“Weekday Vegan” as a commitment to animal rights?

Over on www.thisdishisvegetarian.com I ran across a new-ish pseudo-vegan rationalization in this (I’m sure) well-intentioned piece by Elizah Leigh, in which she purports to show all she’s learned being a “weekday vegan.” This makes about as much sense as Mark Bittman’s “vegan before six” construct, which is to say none at all, but the thing that jumped out at me were Leigh’s stated reasons for her “vegan” transition: 

My motivation for test driving weekday veganism involves so much more than a concern for my own personal health and well-being. The first issue that weighs heavily on my mind is the factory farming industry’s utter lack of regard for the countless living creatures that are perceived as ‘here today, gone tomorrow’ commodities.

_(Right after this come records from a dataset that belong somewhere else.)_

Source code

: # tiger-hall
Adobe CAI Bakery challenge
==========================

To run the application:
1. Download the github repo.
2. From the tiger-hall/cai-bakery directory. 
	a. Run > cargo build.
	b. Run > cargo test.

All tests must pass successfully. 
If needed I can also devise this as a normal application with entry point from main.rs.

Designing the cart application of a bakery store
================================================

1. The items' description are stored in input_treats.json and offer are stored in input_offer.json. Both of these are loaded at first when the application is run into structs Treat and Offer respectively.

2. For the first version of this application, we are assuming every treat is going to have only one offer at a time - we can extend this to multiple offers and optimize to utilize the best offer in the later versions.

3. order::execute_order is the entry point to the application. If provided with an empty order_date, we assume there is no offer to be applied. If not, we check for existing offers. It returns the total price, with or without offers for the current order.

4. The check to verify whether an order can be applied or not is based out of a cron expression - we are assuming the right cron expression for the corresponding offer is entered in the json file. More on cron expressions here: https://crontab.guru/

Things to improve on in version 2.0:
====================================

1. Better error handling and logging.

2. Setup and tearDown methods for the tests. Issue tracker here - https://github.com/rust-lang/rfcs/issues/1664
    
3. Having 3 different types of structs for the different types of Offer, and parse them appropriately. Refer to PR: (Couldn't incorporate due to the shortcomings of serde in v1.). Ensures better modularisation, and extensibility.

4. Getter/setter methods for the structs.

http://www.thisdishisvegetarian.com/2011/01/10-things-ive-learned-about-being.html

How this squares with being non-vegan on the weekends is anyone’s guess, but it still makes no sense at all. As Leigh herself allows, she’s only “test-driving” her own version of semi-veganism. This totally ignores the ethical position that underlies veganism itself. We have to oppose this if we’re ever to have any chance of communicating that ethical position itself. If veganism can be “test driven” (and part-time, at that) then it’s just another diet. The ethics don’t much matter, here. 
Think it through: would we applaud this construction on any other sort of social justice claim? Can one claim to be opposed to racism or sexism “part-time?” Can one claim that the treatment of animals weighs heavily on one’s conscience and then that moral concern can be discarded on a whim, when the almighty tastebuds win out, but hey, we’re limiting it to the weekends, so let’s all join hands and call this progress for animal rights…and make no mistake, Leigh would like folks to think at least part of her concern is, indeed, animal rights. 

I know that I am not presenting a model view of veganism, but as someone who is incredibly moved by health, environmental and animal rights issues, I want to make a sincere effort to change my lifestyle habits.

Then why not make a sincere effort? Does your need for milk chocolate or whatever your trigger food really is justify animal consumption so long as you tell yourself you’re making “progress” by limiting your consumption to Saturdays and Sundays? Are you really committed to the RIGHTS of nonhumans you exploit for your trivial tastes? Can you really rationally make this claim? 
Of course not.
Now then: if the folks at This Dish had called the piece “Weekend Vegetarianism” or something similar, there wouldn’t be much point in objecting. Given that “vegetarian” has become so diluted as to be meaningless, I’d have (regretfully, perhaps) left it be. But words matter. Meaning matters. An ethical consideration that animals are not ours to eat or wear was why Donald Watson coined the term vegan in the first place. Veganism is not a diet. It’s not about eating healthier, or living in a smaller ecological footprint or even reducing factory farming. It may incidentally include those things, but ultimately, veganism is a moral commitment that animals do not exist for us to exploit for food, clothing and trivial, easily avoidable human conveniences. Any claim to “part time” veganism removes this ethical consideration and makes veganism just another fad diet that one can try on for size when one wishes to lose some weight or “get healthy” or “live green” or other such ego-fulfilling cliches…but ultimately it simply means that the folks promoting this notion haven’t fully considered animal rights ethics, no matter how much they may claim to support those ethics.